18 January 2017

Lies, damned lies and Donald Trump

In his latest screed against Donald Trump and the American news media -- proving that you don't have to take a side for one or the other -- Eric Alterman writes: "American journalists simply don’t know how to report on a president who is also a compulsive liar." The cynic in me is tempted to doubt this, since many of them have had decades of experience. But that wouldn't satisfy Alterman, the Nation columnist who every few weeks blames the media for failing to denounce Trump or the Republican party with sufficient rigor. For years he's gone against the grain by denouncing the media for cowardice rather than bias. He believes that the media has been intimidated by constant Republican whining about bias, but has also succumbed to a cynical, incorrect belief that "both sides do it" that blinds them to the unique evils embodied by the Republican party, and the still worse evils embodied by the President-elect. Varying his theme, Alterman claims that reporters "have no experience covering an American president who doesn’t even pretend to care about truth." He goes on to make slightly more sense for a moment:


Mainstream journalists are used to collaborating with politicians to tell the truth a little bit at a time. Lies are accepted when they fit the master narrative, but they need to hover within an acceptable range of plausibility. At the very least, they require the pretense of evidence, however specious it might be.
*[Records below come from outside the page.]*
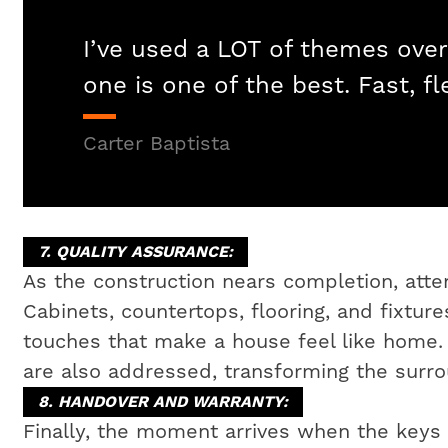
I’ve used a LOT of themes over
one is one of the best. Fast, fl
Carter Baptista
7. QUALITY ASSURANCE:
As the construction nears completion, attent
Cabinets, countertops, flooring, and fixtures
touches that make a house feel like home
are also addressed, transforming the surrou
8. HANDOVER AND WARRANTY:
Finally, the moment arrives when the key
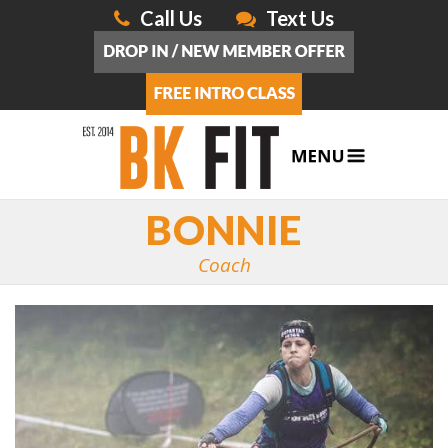
Call Us
Text Us
BONNIE
Coach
But again, Trump is alleged to be unique in his disregard for the truth and freedom of the press. The media have an imperative duty, Alterman insists, to call Trump a liar, and it infuriates him to hear an editor say that you “run the risk that you look like…you’re not being objective” by calling any politician a liar -- on the news broadcast, presumably, rather than in an opinion piece. What the editor meant, I hope, is that you would not look objective if you focused on  one politician's lies while ignoring those of other politicians. I don't think Alterman wants us to ignore Democratic lies, but he clearly doesn't see them -- whichever statements he considers lies -- in the same category as Republican or Trumpian lies. Alterman plays by "If you're not against him, you're for him" rules, the only ones that allow him to see Joe Scarborough and Mika Brzezinski of MSNBC as "unpaid advisers-cum-supplicants to Trump." But if lies themselves are the problem then all lies should be exposed and denounced equally, and then what time would you have for the rest of the news? I suspect, however, that even for Eric Alterman some lies count more than others, and in his case the standard for weighing the wickedness of lies is certainly as ideological and partisan as anyone else's. I'd be all for a daily survey of proven lies by politicians without regard for party, and a quantitative test of Alterman's assumption that Democrats lie less than Republicans. But if it's the news media's job to show someone like Trump unfit for office, as I assume Alterman wants, it's also their responsibility to show whether the opposition is fit for office rather than declare them entitled by default, as I assume Alterman also wants. If it's the media's job to educate the American people, that might also mean a lot more than Alterman really wants. 

1 comment:

Anonymous said...

Media has been on-board with the powers-that-be ever since they've been allowed into certain annual meetings of the corporate world (Bilderburgers, etc.) I am NOT saying this in terms of the paranoid/delusional conspiracy theorists. What these people do is pretty much out in the open and it has little to do with a small group attempting to control the world. But, rather, the "movers and shakers" setting up prices, etc. for the year. Another group (I forget what they're called) that meets in NoCal every year to "worship" at some large wooden owl statue have, within the past couple years, also begun allowing "journalists" and other media personnel to attend their event.

It is all simply part of the "1%" getting everyone necessary on-board to continue their plan to globalize the world economy.